**HOW TO COMPLETE THIS TASK**
Whenever a line of the listing contains the string "root", return that line.

**DATA FOR PROCESSING**
+--
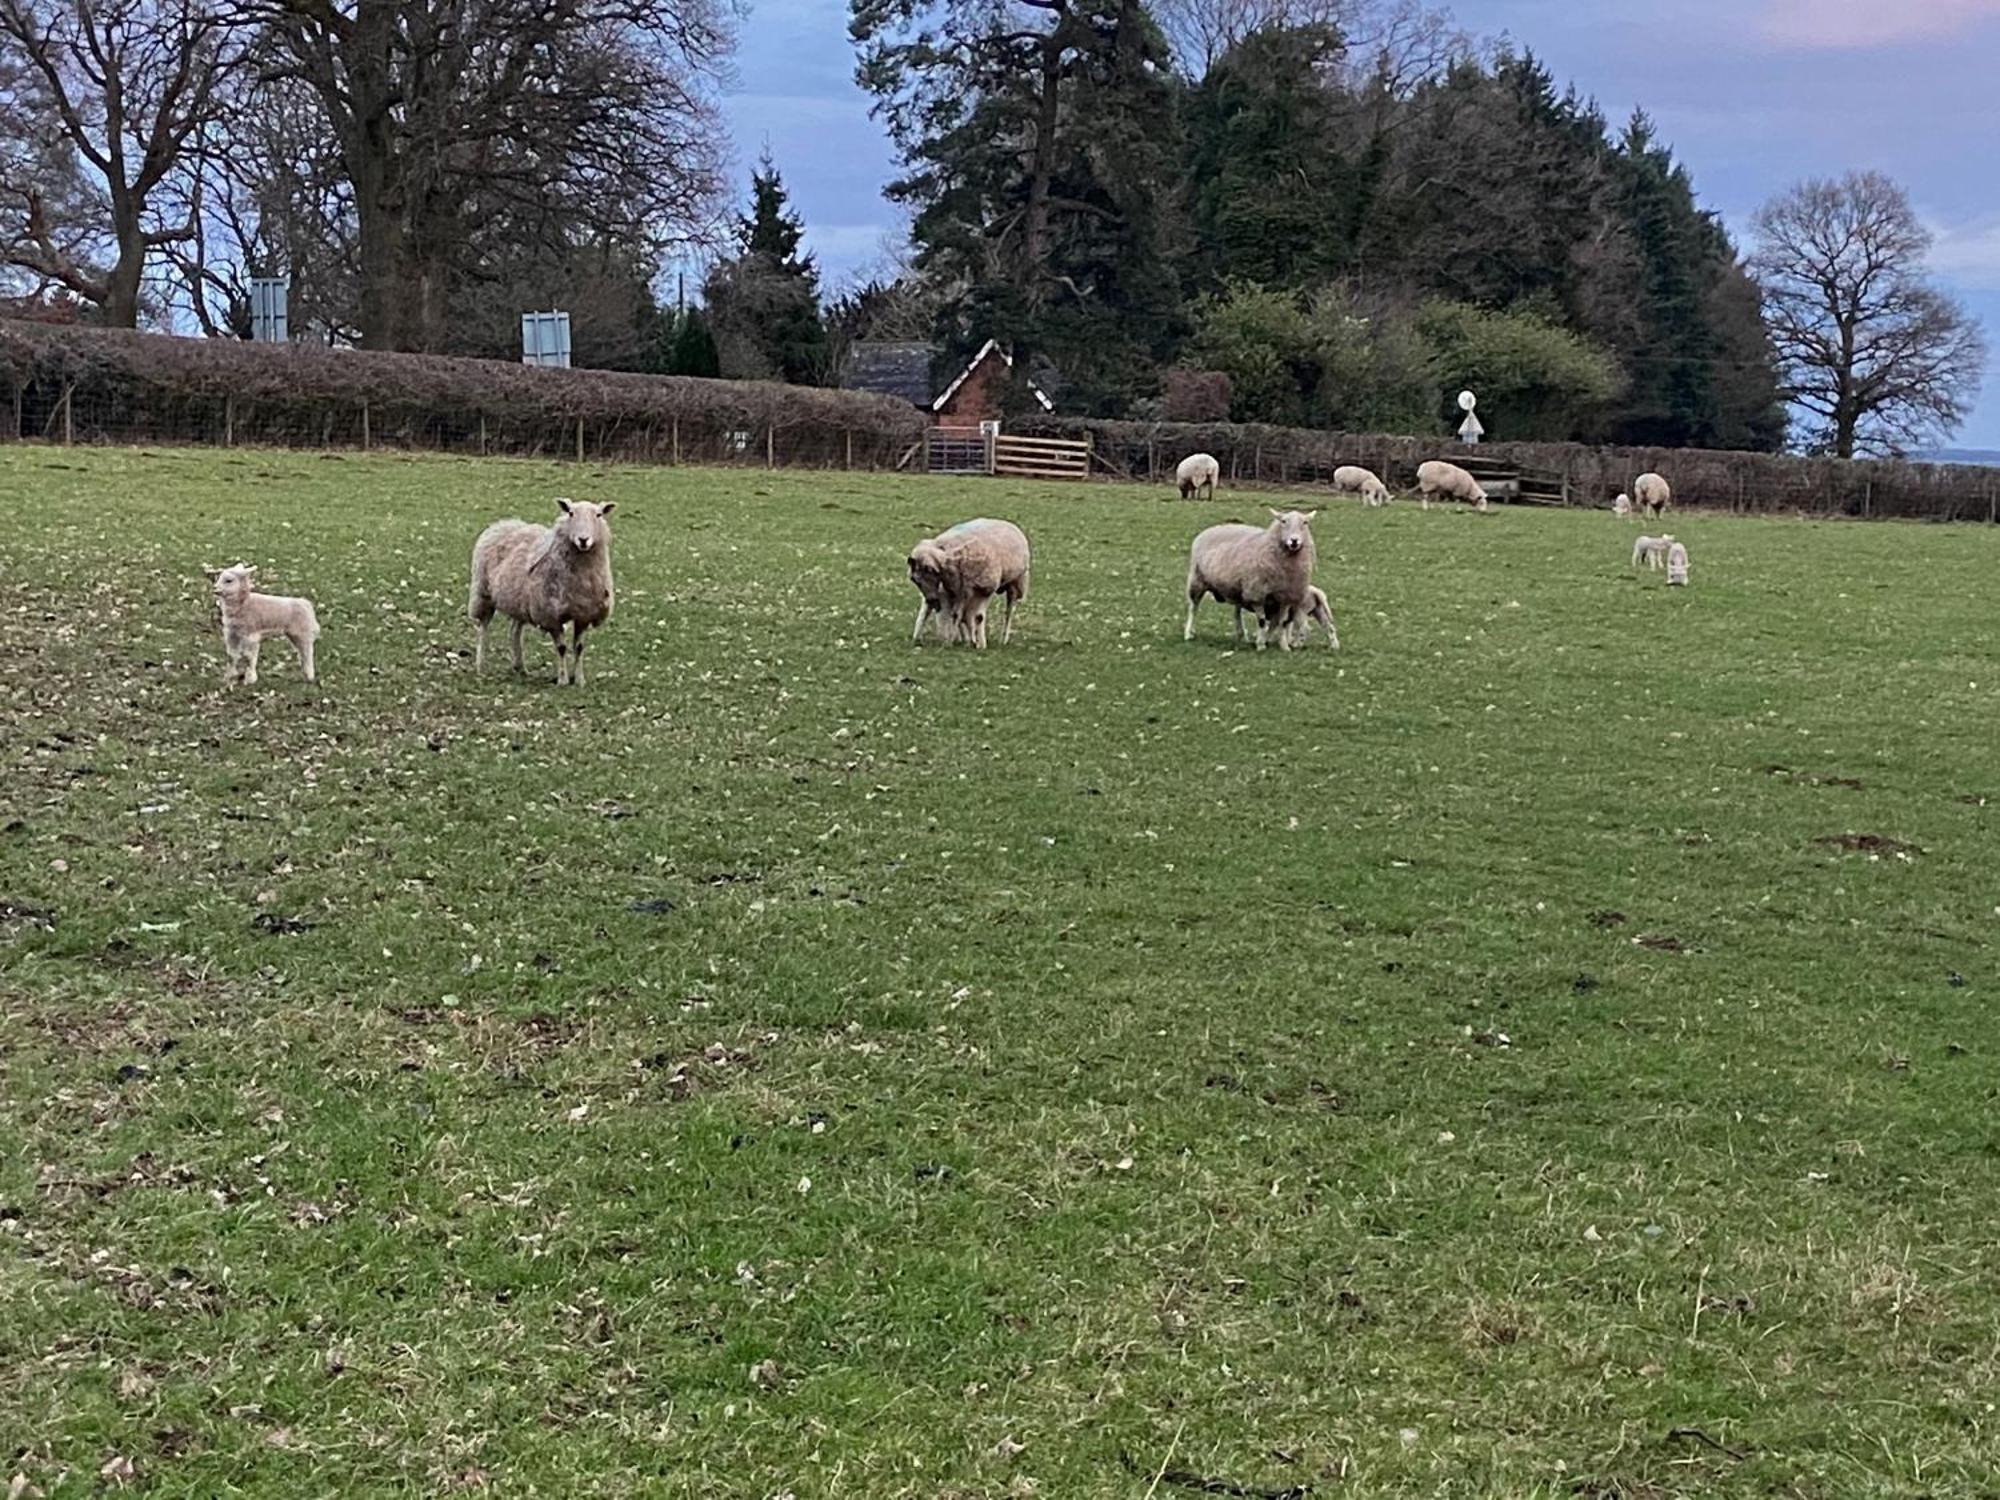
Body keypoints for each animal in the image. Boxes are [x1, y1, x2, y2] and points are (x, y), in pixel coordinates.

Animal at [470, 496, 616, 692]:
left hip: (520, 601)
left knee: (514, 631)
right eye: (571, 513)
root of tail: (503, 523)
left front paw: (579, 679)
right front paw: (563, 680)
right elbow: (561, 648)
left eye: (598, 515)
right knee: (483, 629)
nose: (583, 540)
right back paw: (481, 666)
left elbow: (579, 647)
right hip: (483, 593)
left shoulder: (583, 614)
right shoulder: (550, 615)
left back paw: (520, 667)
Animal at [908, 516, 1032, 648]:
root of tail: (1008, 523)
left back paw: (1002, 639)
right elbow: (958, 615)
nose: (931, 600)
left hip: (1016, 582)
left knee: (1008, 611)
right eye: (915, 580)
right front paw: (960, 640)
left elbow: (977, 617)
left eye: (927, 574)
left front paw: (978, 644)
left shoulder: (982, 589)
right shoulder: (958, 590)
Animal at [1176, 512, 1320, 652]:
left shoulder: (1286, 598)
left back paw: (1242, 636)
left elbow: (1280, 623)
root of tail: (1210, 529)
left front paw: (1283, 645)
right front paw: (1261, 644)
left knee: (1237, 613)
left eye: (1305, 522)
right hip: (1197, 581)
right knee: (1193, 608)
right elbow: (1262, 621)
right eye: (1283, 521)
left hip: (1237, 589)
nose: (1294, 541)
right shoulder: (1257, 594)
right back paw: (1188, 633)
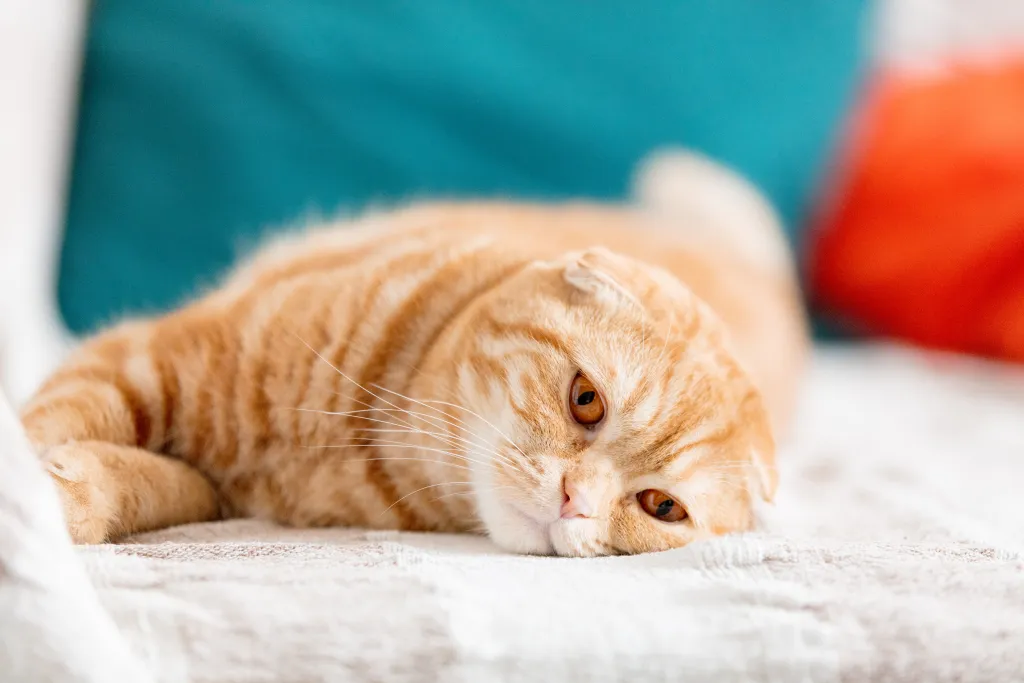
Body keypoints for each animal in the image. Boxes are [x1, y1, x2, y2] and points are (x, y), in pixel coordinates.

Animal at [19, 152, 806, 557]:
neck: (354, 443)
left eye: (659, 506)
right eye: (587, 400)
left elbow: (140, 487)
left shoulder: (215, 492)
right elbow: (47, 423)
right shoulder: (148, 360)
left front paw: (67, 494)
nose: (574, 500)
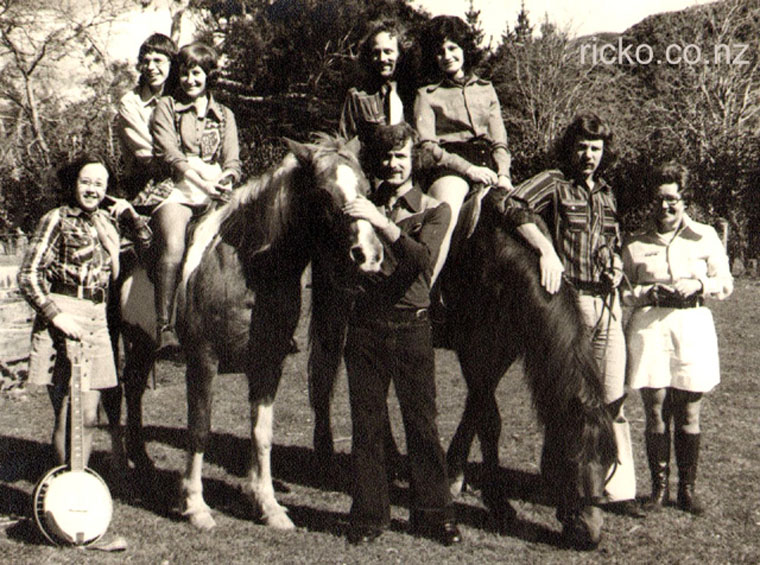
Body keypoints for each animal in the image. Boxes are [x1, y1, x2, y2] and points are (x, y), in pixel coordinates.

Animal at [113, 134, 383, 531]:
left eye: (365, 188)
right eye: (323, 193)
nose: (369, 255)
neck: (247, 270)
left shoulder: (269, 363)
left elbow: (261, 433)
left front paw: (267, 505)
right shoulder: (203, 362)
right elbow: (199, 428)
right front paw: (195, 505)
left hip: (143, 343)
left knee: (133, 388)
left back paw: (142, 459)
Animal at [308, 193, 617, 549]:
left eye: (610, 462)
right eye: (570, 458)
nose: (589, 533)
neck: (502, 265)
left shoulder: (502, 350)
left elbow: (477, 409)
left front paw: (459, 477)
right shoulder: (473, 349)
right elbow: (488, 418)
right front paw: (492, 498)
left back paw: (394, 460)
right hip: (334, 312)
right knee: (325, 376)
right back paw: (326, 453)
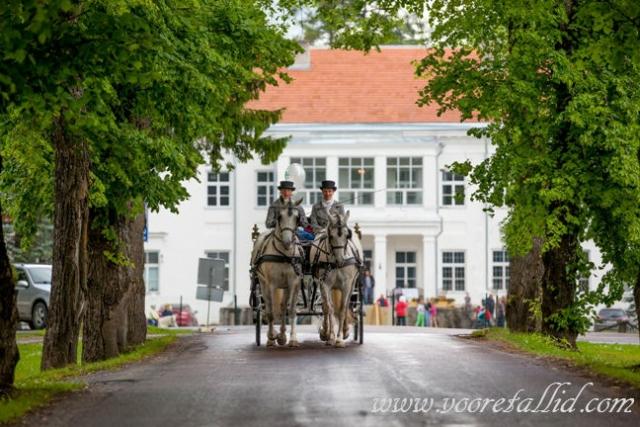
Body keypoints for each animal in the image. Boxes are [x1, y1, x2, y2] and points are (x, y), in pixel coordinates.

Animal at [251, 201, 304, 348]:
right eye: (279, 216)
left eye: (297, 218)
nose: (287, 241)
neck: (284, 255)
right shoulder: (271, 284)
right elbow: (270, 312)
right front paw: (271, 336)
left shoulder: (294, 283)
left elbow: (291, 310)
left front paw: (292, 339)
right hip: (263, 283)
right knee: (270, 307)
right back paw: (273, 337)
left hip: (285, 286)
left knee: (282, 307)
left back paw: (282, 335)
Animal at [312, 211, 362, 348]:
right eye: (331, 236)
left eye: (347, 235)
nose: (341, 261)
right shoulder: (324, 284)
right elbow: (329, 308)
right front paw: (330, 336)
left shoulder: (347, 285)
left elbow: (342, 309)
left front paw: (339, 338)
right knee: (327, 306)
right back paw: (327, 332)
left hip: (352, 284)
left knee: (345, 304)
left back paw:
+--
**YOUR RESPONSE**
root of tail: (503, 523)
root of tail: (1008, 523)
root of tail: (1210, 529)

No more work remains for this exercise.